[Counting data with pictures]
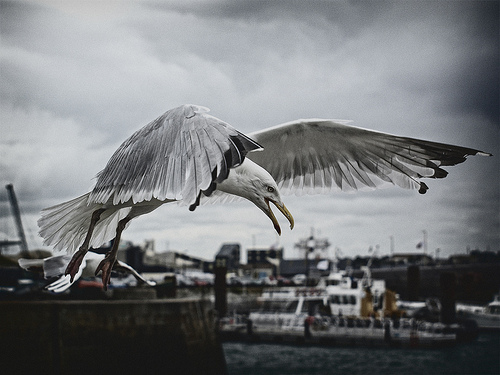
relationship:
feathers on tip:
[87, 86, 274, 239] [242, 134, 266, 157]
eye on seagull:
[262, 185, 277, 197] [30, 99, 495, 297]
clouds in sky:
[27, 17, 198, 115] [0, 0, 492, 239]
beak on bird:
[259, 193, 298, 237] [39, 103, 499, 262]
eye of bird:
[262, 185, 277, 197] [37, 102, 494, 298]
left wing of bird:
[235, 118, 496, 197] [37, 102, 494, 298]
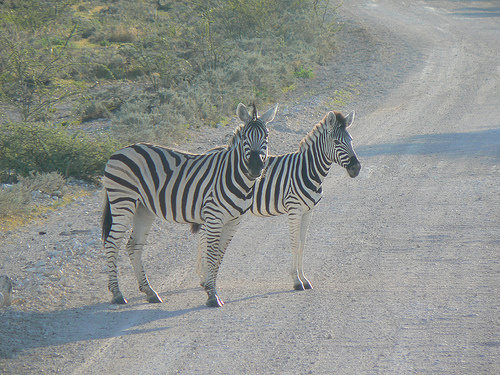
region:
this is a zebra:
[79, 130, 229, 305]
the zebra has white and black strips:
[149, 171, 208, 200]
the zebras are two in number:
[68, 115, 390, 271]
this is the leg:
[208, 210, 222, 302]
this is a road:
[404, 187, 472, 322]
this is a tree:
[27, 30, 102, 176]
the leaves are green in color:
[16, 12, 73, 93]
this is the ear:
[231, 101, 248, 122]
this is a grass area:
[26, 192, 38, 215]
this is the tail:
[88, 192, 112, 235]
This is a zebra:
[90, 99, 285, 319]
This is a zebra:
[165, 75, 388, 289]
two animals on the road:
[30, 10, 468, 361]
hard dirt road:
[352, 221, 492, 362]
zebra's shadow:
[0, 285, 176, 355]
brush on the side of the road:
[180, 15, 325, 85]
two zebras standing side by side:
[90, 90, 367, 310]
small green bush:
[0, 105, 97, 182]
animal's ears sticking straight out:
[227, 91, 279, 126]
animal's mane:
[295, 105, 337, 152]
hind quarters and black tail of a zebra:
[91, 140, 126, 242]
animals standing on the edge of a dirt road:
[76, 30, 474, 351]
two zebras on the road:
[69, 97, 363, 295]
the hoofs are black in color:
[191, 285, 236, 311]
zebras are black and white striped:
[96, 134, 364, 258]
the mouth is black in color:
[240, 138, 286, 180]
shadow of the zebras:
[32, 293, 178, 363]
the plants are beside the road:
[123, 26, 253, 98]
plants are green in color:
[200, 30, 275, 85]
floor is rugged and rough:
[377, 230, 467, 363]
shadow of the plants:
[390, 111, 495, 162]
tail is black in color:
[93, 190, 135, 238]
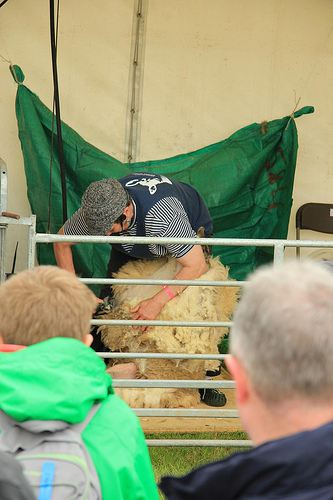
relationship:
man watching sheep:
[237, 265, 324, 494] [99, 257, 226, 355]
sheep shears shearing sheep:
[96, 292, 119, 313] [96, 257, 235, 405]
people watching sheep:
[0, 253, 305, 395] [96, 257, 235, 405]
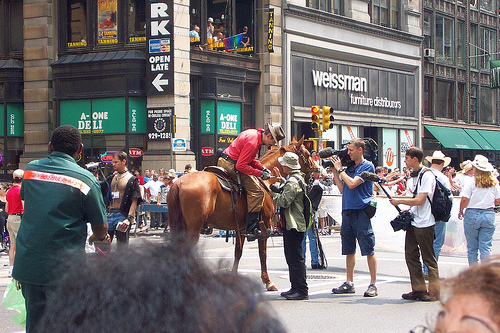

Your task: Gather every line above that contains the word "bird", treating uppercase and lowercase as different.

Your solution:
beak on bird:
eye of bird:
left wing of bird:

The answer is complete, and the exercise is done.